-- Task details --
Can you reproduce these rows with each "Hawaii" swapped for "Oahu", changing nothing else and leaving the pictures out?

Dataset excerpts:
%%
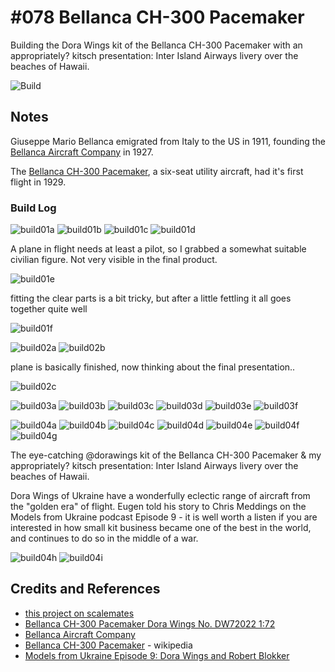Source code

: # #078 Bellanca CH-300 Pacemaker

Building the Dora Wings kit of the Bellanca CH-300 Pacemaker with an appropriately? kitsch presentation: Inter Island Airways livery over the beaches of Hawaii.

![Build](./assets/Pacemaker_build.jpg?raw=true)

## Notes

Giuseppe Mario Bellanca emigrated from Italy to the US in 1911, founding the
[Bellanca Aircraft Company](https://en.wikipedia.org/wiki/AviaBellanca_Aircraft)
in 1927.

The [Bellanca CH-300 Pacemaker](https://en.wikipedia.org/wiki/Bellanca_CH-300_Pacemaker),
a six-seat utility aircraft, had it's first flight in 1929.

### Build Log

![build01a](./assets/build01a.jpg?raw=true)
![build01b](./assets/build01b.jpg?raw=true)
![build01c](./assets/build01c.jpg?raw=true)
![build01d](./assets/build01d.jpg?raw=true)

A plane in flight needs at least a pilot, so I grabbed a somewhat suitable civilian figure. Not very visible in the final product.

![build01e](./assets/build01e.jpg?raw=true)

fitting the clear parts is a bit tricky, but after a little fettling it all goes together quite well

![build01f](./assets/build01f.jpg?raw=true)

![build02a](./assets/build02a.jpg?raw=true)
![build02b](./assets/build02b.jpg?raw=true)

plane is basically finished, now thinking about the final presentation..

![build02c](./assets/build02c.jpg?raw=true)

![build03a](./assets/build03a.jpg?raw=true)
![build03b](./assets/build03b.jpg?raw=true)
![build03c](./assets/build03c.jpg?raw=true)
![build03d](./assets/build03d.jpg?raw=true)
![build03e](./assets/build03e.jpg?raw=true)
![build03f](./assets/build03f.jpg?raw=true)

![build04a](./assets/build04a.jpg?raw=true)
![build04b](./assets/build04b.jpg?raw=true)
![build04c](./assets/build04c.jpg?raw=true)
![build04d](./assets/build04d.jpg?raw=true)
![build04e](./assets/build04e.jpg?raw=true)
![build04f](./assets/build04f.jpg?raw=true)
![build04g](./assets/build04g.jpg?raw=true)

The eye-catching @dorawings kit of the Bellanca CH-300 Pacemaker & my appropriately? kitsch presentation: Inter Island Airways livery over the beaches of Hawaii.

Dora Wings of Ukraine have a wonderfully eclectic range of aircraft from the "golden era" of flight.
Eugen told his story to Chris Meddings on the Models from Ukraine podcast Episode 9 - it is well worth a listen if you are interested in how small kit business became one of the best in the world, and continues to do so in the middle of a war.

![build04h](./assets/build04h.jpg?raw=true)
![build04i](./assets/build04i.jpg?raw=true)

## Credits and References

* [this project on scalemates](https://www.scalemates.com/profiles/mate.php?id=74137&p=projects&project=135292)
* [Bellanca CH-300 Pacemaker Dora Wings No. DW72022 1:72](https://www.scalemates.com/kits/dora-wings-dw72022-bellanca-ch-300-pacemaker--1211956)
* [Bellanca Aircraft Company](https://en.wikipedia.org/wiki/AviaBellanca_Aircraft)
* [Bellanca CH-300 Pacemaker](https://en.wikipedia.org/wiki/Bellanca_CH-300_Pacemaker) - wikipedia
* [Models from Ukraine Episode 9: Dora Wings and Robert Blokker](https://modelsfromukraine.buzzsprout.com/2035660/12319440-episode-9-dora-wings-and-robert-blokker)
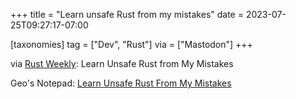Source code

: +++
title = "Learn unsafe Rust from my mistakes"
date = 2023-07-25T09:27:17-07:00

[taxonomies]
tag = ["Dev", "Rust"]
via = ["Mastodon"]
+++

via [Rust Weekly](https://mastodon.social/@rust_discussions/110775499077744282): Learn Unsafe Rust from My Mistakes

<!-- more -->

Geo's Notepad: [Learn Unsafe Rust From My Mistakes](https://geo-ant.github.io/blog/2023/unsafe-rust-exploration/)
%%
-- Task result --
Source code

: # #078 Bellanca CH-300 Pacemaker

Building the Dora Wings kit of the Bellanca CH-300 Pacemaker with an appropriately? kitsch presentation: Inter Island Airways livery over the beaches of Oahu.

![Build](./assets/Pacemaker_build.jpg?raw=true)

## Notes

Giuseppe Mario Bellanca emigrated from Italy to the US in 1911, founding the
[Bellanca Aircraft Company](https://en.wikipedia.org/wiki/AviaBellanca_Aircraft)
in 1927.

The [Bellanca CH-300 Pacemaker](https://en.wikipedia.org/wiki/Bellanca_CH-300_Pacemaker),
a six-seat utility aircraft, had it's first flight in 1929.

### Build Log

![build01a](./assets/build01a.jpg?raw=true)
![build01b](./assets/build01b.jpg?raw=true)
![build01c](./assets/build01c.jpg?raw=true)
![build01d](./assets/build01d.jpg?raw=true)

A plane in flight needs at least a pilot, so I grabbed a somewhat suitable civilian figure. Not very visible in the final product.

![build01e](./assets/build01e.jpg?raw=true)

fitting the clear parts is a bit tricky, but after a little fettling it all goes together quite well

![build01f](./assets/build01f.jpg?raw=true)

![build02a](./assets/build02a.jpg?raw=true)
![build02b](./assets/build02b.jpg?raw=true)

plane is basically finished, now thinking about the final presentation..

![build02c](./assets/build02c.jpg?raw=true)

![build03a](./assets/build03a.jpg?raw=true)
![build03b](./assets/build03b.jpg?raw=true)
![build03c](./assets/build03c.jpg?raw=true)
![build03d](./assets/build03d.jpg?raw=true)
![build03e](./assets/build03e.jpg?raw=true)
![build03f](./assets/build03f.jpg?raw=true)

![build04a](./assets/build04a.jpg?raw=true)
![build04b](./assets/build04b.jpg?raw=true)
![build04c](./assets/build04c.jpg?raw=true)
![build04d](./assets/build04d.jpg?raw=true)
![build04e](./assets/build04e.jpg?raw=true)
![build04f](./assets/build04f.jpg?raw=true)
![build04g](./assets/build04g.jpg?raw=true)

The eye-catching @dorawings kit of the Bellanca CH-300 Pacemaker & my appropriately? kitsch presentation: Inter Island Airways livery over the beaches of Oahu.

Dora Wings of Ukraine have a wonderfully eclectic range of aircraft from the "golden era" of flight.
Eugen told his story to Chris Meddings on the Models from Ukraine podcast Episode 9 - it is well worth a listen if you are interested in how small kit business became one of the best in the world, and continues to do so in the middle of a war.

![build04h](./assets/build04h.jpg?raw=true)
![build04i](./assets/build04i.jpg?raw=true)

## Credits and References

* [this project on scalemates](https://www.scalemates.com/profiles/mate.php?id=74137&p=projects&project=135292)
* [Bellanca CH-300 Pacemaker Dora Wings No. DW72022 1:72](https://www.scalemates.com/kits/dora-wings-dw72022-bellanca-ch-300-pacemaker--1211956)
* [Bellanca Aircraft Company](https://en.wikipedia.org/wiki/AviaBellanca_Aircraft)
* [Bellanca CH-300 Pacemaker](https://en.wikipedia.org/wiki/Bellanca_CH-300_Pacemaker) - wikipedia
* [Models from Ukraine Episode 9: Dora Wings and Robert Blokker](https://modelsfromukraine.buzzsprout.com/2035660/12319440-episode-9-dora-wings-and-robert-blokker)
Source code

: +++
title = "Learn unsafe Rust from my mistakes"
date = 2023-07-25T09:27:17-07:00

[taxonomies]
tag = ["Dev", "Rust"]
via = ["Mastodon"]
+++

via [Rust Weekly](https://mastodon.social/@rust_discussions/110775499077744282): Learn Unsafe Rust from My Mistakes

<!-- more -->

Geo's Notepad: [Learn Unsafe Rust From My Mistakes](https://geo-ant.github.io/blog/2023/unsafe-rust-exploration/)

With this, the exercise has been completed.